Once armed with stolen credentials, criminals reset account passwords and gain full control, locking legitimate users out of their own accounts.

Phishing Websites and SEO Poisoning Drive More Losses

Another growing trend is the use of sophisticated phishing domains and websites that perfectly mimic authentic financial institution portals. Victims believe they are logging into their bank or payroll system, but instead, they are handing their details directly to attackers. The FBI also warns about SEO poisoning, a method in which cyber criminals purchase search engine ads or manipulate search rankings to make fraudulent sites appear legitimate. When victims search for their bank online, these deceptive ads redirect them to phishing sites that capture their login information. Once attackers secure access, they rapidly transfer funds to criminal-controlled accounts—many linked to cryptocurrency wallets—making transactions difficult to trace or recover.
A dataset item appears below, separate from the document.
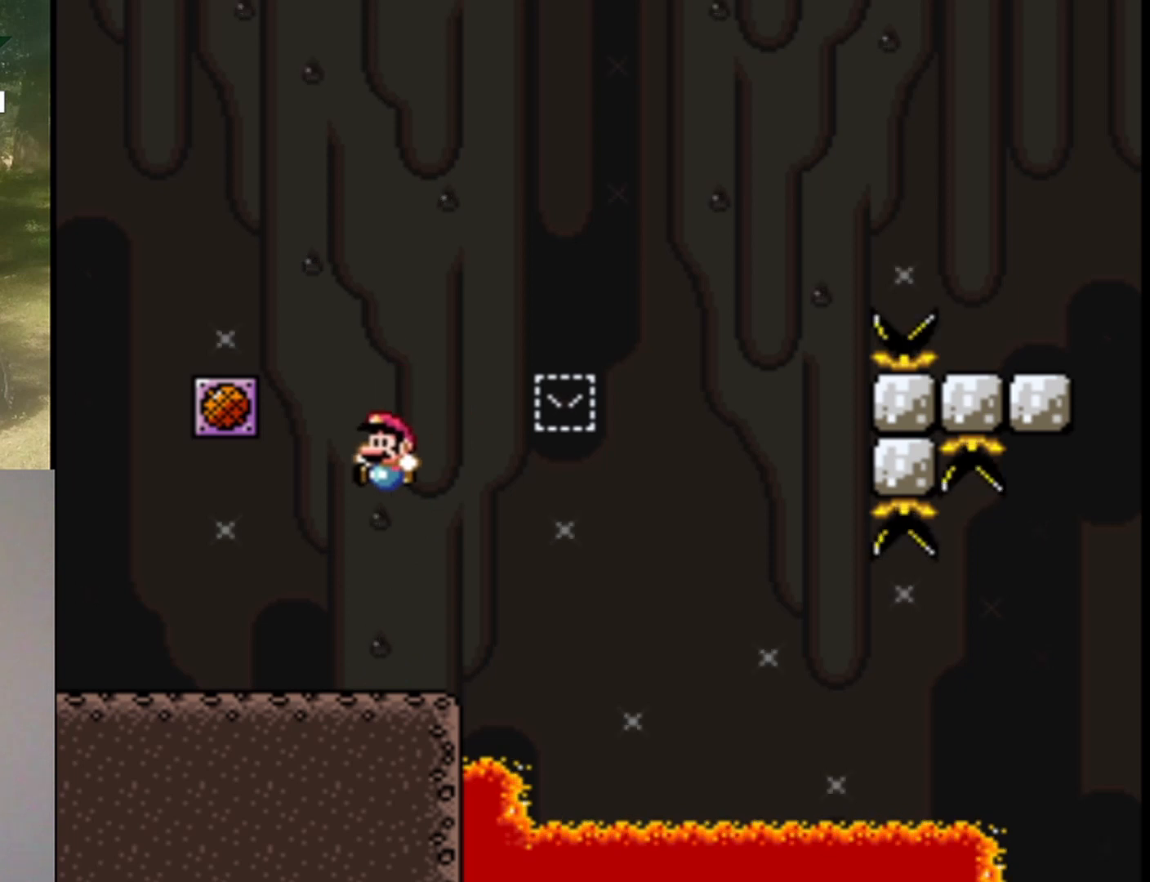
{"buttons": ["Y"], "events": [[233, "B", "down"], [233, "DPAD_LEFT", "up"], [267, "DPAD_RIGHT", "down"], [433, "B", "up"], [433, "DPAD_RIGHT", "up"]]}
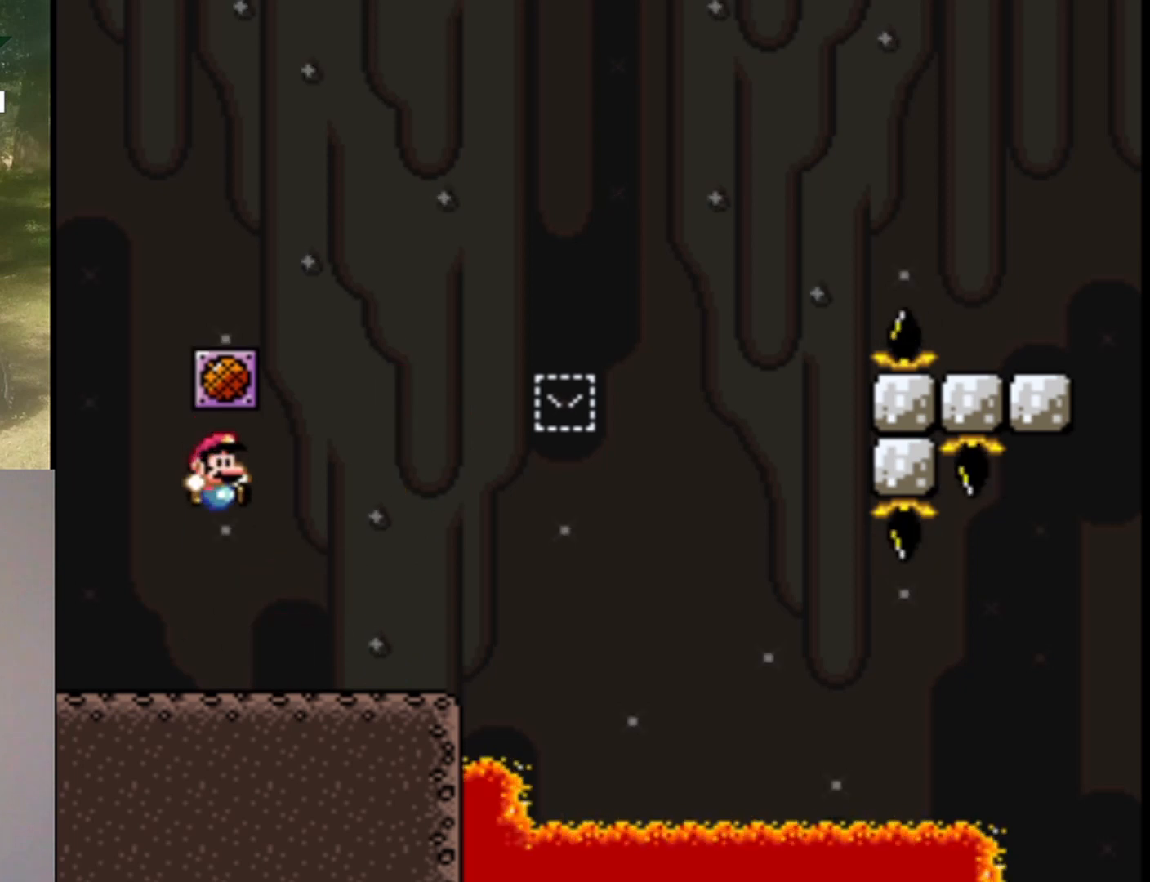
{"buttons": [], "events": [[200, "Y", "up"]]}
How to Stay Protected Against ATO Fraud

The FBI urges customers and businesses to take proactive measures to defend against ATO fraud attempts:
  • Limit personal information shared publicly, especially on social media.
  • Monitor financial accounts regularly for missing deposits, unauthorized withdrawals, or suspicious wire transfers.
  • Use unique, complex passwords and enable MFA on all accounts.
  • Bookmark financial websites and avoid clicking on search engine ads or unsolicited links.
  • Treat unexpected calls, emails, or texts claiming to be from a bank with skepticism.

What To Do If You Experience an Account Takeover

Victims of ATO fraud are advised to act quickly:
  1. Contact your financial institution immediately to request recalls or reversals, and report the incident to IC3.gov.
  2. Reset all compromised credentials, including any accounts using the same passwords.
  3. File a detailed complaint at IC3.gov with all relevant information, such as impersonated institutions, phishing links, emails, or phone numbers used.
  4. Notify the impersonated company so it can warn others and request fraudulent sites be taken down.
  5. Stay informed through updated alerts and advisories published on IC3.gov.